Wenn vor oder nach dem Tab-Setzen auf "Absatz"-eigenschaften gehe und für "tabstops" punkte wähle, dann passiert nix... egal wo ich den cursor hab oder ib der getabte M) bereich markiert ist oder nicht... die schalttafel "festlegen" bleibt auch grau...


*/edit*



Kann man die Seitenzahlen in der Fußzeile von Seite 1-4 anders einstellen als von 5 bis Ende...?

Ich müßte für eine Hausarbeit Deckblatt = keine Seitenangabe, Inhalts/Abkürzungsverzeichnis römische Ziffern und ab Seite 5 dann von 1 beginnend bis zur letzten Seite arabische ziffern haben... 

oder geht das nur, wenn man jede fußzeile manuell selber eingibgt?


----------



## Burtchen (12. Juli 2007)

*AW: Word 2003: Seitenzahlen in Fußzeile...?*



			
				Herbboy am 12.07.2007 21:36 schrieb:
			
		

> Kann man die Seitenzahlen in der Fußzeile von Seite 1-4 anders einstellen als von 5 bis Ende...?
> 
> Ich müßte für eine Hausarbeit Deckblatt = keine Seitenangabe, Inhalts/Abkürzungsverzeichnis römische Ziffern und ab Seite 5 dann von 1 beginnend bis zur letzten Seite arabische ziffern haben...
> 
> oder geht das nur, wenn man jede fußzeile manuell selber eingibgt?


Ich glaube, das hilft dir weiter, oder?


----------



## Connor (12. Juli 2007)

*AW: Word 2003: Seitenzahlen in Fußzeile...?*



			
				Herbboy am 12.07.2007 21:36 schrieb:
			
		

> Kann man die Seitenzahlen in der Fußzeile von Seite 1-4 anders einstellen als von 5 bis Ende...?
> 
> Ich müßte für eine Hausarbeit Deckblatt = keine Seitenangabe, Inhalts/Abkürzungsverzeichnis römische Ziffern und ab Seite 5 dann von 1 beginnend bis zur letzten Seite arabische ziffern haben...
> 
> oder geht das nur, wenn man jede fußzeile manuell selber eingibgt?

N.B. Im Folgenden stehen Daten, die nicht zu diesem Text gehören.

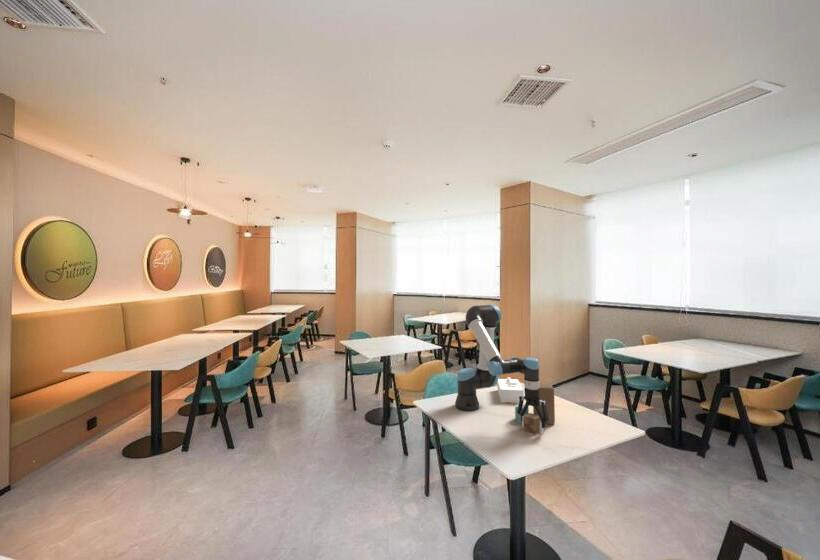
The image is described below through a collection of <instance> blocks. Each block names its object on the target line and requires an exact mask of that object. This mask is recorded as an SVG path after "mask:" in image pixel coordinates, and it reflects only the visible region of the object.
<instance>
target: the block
mask: <svg viewBox="0 0 820 560" xmlns="http://www.w3.org/2000/svg"><path fill="white" fill-rule="evenodd" d="M539 386H540V388H539V389H540V400H542V401H546V409H547V413H548V417H549V420H548V421H547V422H545V425H547V424H548V425H555V423H556V413H555V412H556V411H555V389H554V386H553V385H552V384H551V383H547V382H539ZM539 405H540V408H541V411H542V407H541V404H540V403H539ZM532 410H533V412H532V414H535V415H538V413H537V410H536V409H535V407H533V406H532ZM542 413H543V412H542Z"/></svg>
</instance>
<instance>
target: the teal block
mask: <svg viewBox="0 0 820 560" xmlns="http://www.w3.org/2000/svg"><path fill="white" fill-rule="evenodd" d="M518 405H519V403H516V405H515V406H514V411H515V412H514V413H515V414H514V415H515V416H514V417H515V418H514V419H515V422H517V423H518V422H519V423H522V421H521V415H520V414H518V413H517V410H518ZM524 406H525V404H523V407H522V410H523V408H524ZM529 411H530V410H529V407H528V408H527V410H526V412H525V414H524V415H527V414H529V413H530V412H529ZM521 412H522V411H521Z"/></svg>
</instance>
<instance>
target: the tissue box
mask: <svg viewBox="0 0 820 560" xmlns="http://www.w3.org/2000/svg"><path fill="white" fill-rule="evenodd" d="M497 392H498V397H499V401H500V403H506V402H511V403H512V404H519V401H520V400H519V396H521V395H523V396H525V393H524V389H523V386H522V385H521V382H520V381H519V379H516V378H513V379H512V378H511V377H509V376H507V377H506V378H498V382H497ZM523 404H525V403H524V402H523Z"/></svg>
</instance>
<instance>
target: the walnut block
mask: <svg viewBox="0 0 820 560" xmlns="http://www.w3.org/2000/svg"><path fill="white" fill-rule="evenodd" d="M524 419H525V428H524V432H526V433H529V434H531V435H536V436H537V435H538V434H540V421H541V419H540V417H539V415H535V414H533V412H529V414H527V415H525V416H524Z"/></svg>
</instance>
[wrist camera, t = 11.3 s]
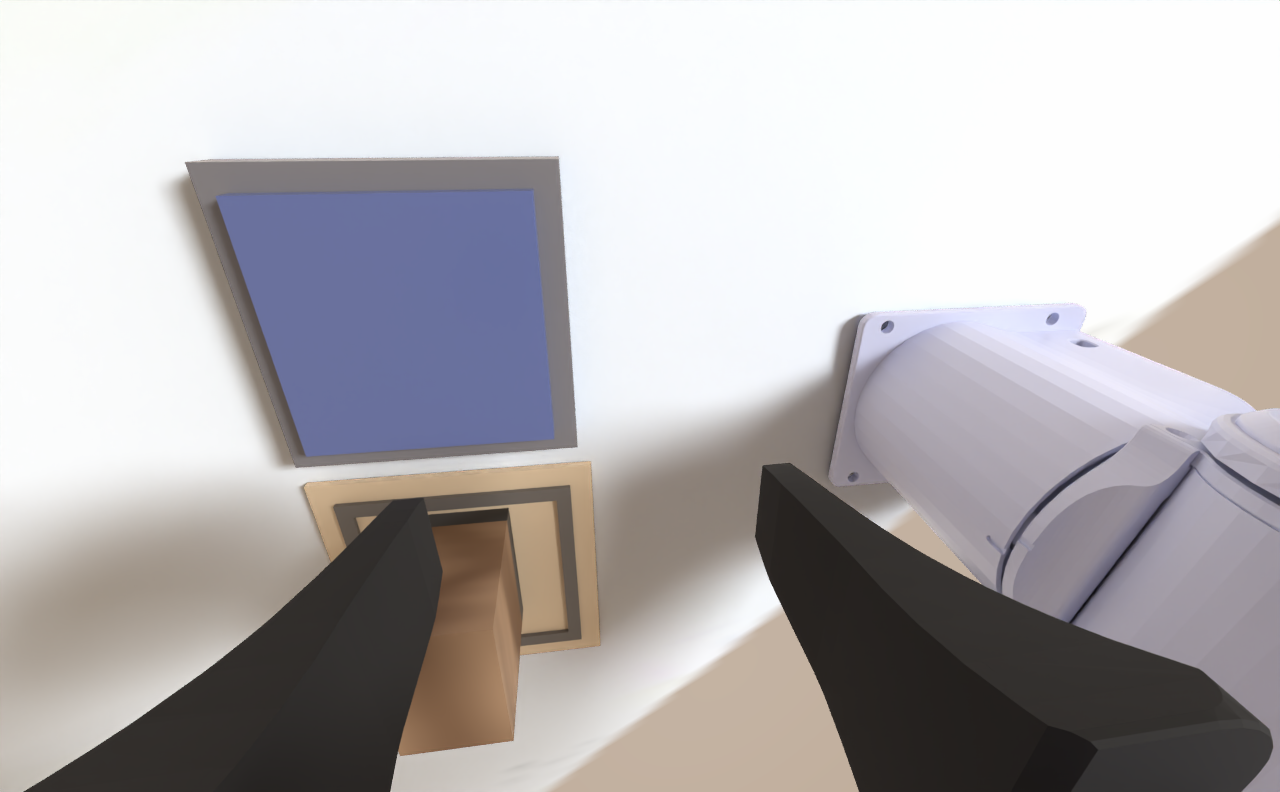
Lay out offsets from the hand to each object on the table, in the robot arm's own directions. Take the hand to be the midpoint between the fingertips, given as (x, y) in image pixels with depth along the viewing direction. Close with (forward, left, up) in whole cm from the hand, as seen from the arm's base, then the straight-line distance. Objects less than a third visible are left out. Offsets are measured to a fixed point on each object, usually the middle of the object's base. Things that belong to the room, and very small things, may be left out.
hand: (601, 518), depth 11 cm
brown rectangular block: (+6, +10, -9) cm, 14 cm away
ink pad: (+6, -2, -9) cm, 11 cm away
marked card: (+5, +10, -9) cm, 15 cm away
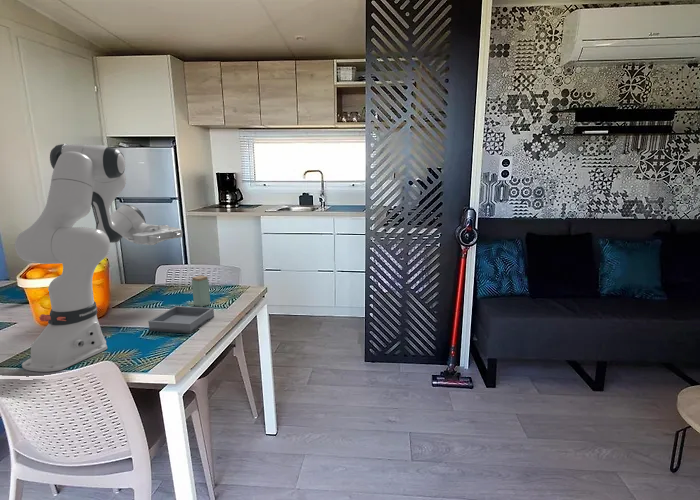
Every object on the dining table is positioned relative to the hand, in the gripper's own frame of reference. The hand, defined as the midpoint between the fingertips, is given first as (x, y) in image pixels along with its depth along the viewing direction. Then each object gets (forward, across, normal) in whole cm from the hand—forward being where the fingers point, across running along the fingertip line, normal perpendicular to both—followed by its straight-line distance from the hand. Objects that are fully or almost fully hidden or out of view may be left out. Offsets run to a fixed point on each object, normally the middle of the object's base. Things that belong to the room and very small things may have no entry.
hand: (169, 237), depth 166 cm
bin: (+24, -14, +28) cm, 39 cm away
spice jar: (+13, +3, +28) cm, 31 cm away
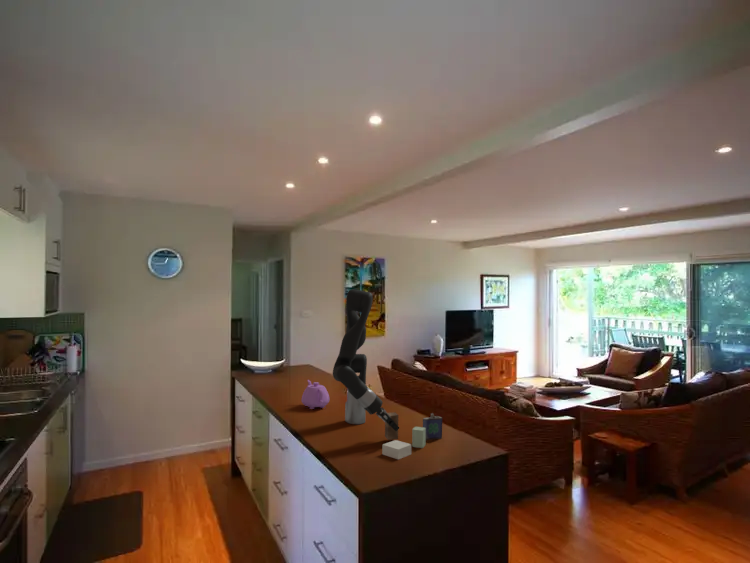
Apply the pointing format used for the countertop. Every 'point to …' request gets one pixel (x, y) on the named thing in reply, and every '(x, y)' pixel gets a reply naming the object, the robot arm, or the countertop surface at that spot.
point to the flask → (433, 427)
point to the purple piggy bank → (315, 395)
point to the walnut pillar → (389, 431)
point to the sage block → (418, 437)
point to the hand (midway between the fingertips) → (395, 427)
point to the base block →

Google kennt die Antwort...
EDIT: gesucht, gefunden, probiert, und da war wer schneller...


----------



## crackajack (12. Juli 2007)

*AW: Word 2003: Seitenzahlen in Fußzeile...?*



			
				Burtchen am 12.07.2007 21:39 schrieb:
			
		

> Ich glaube, das hilft dir weiter, oder?


Wobei der darin verlinkte Artikel sich noch exakter mit der Fragestellung beschäftigt.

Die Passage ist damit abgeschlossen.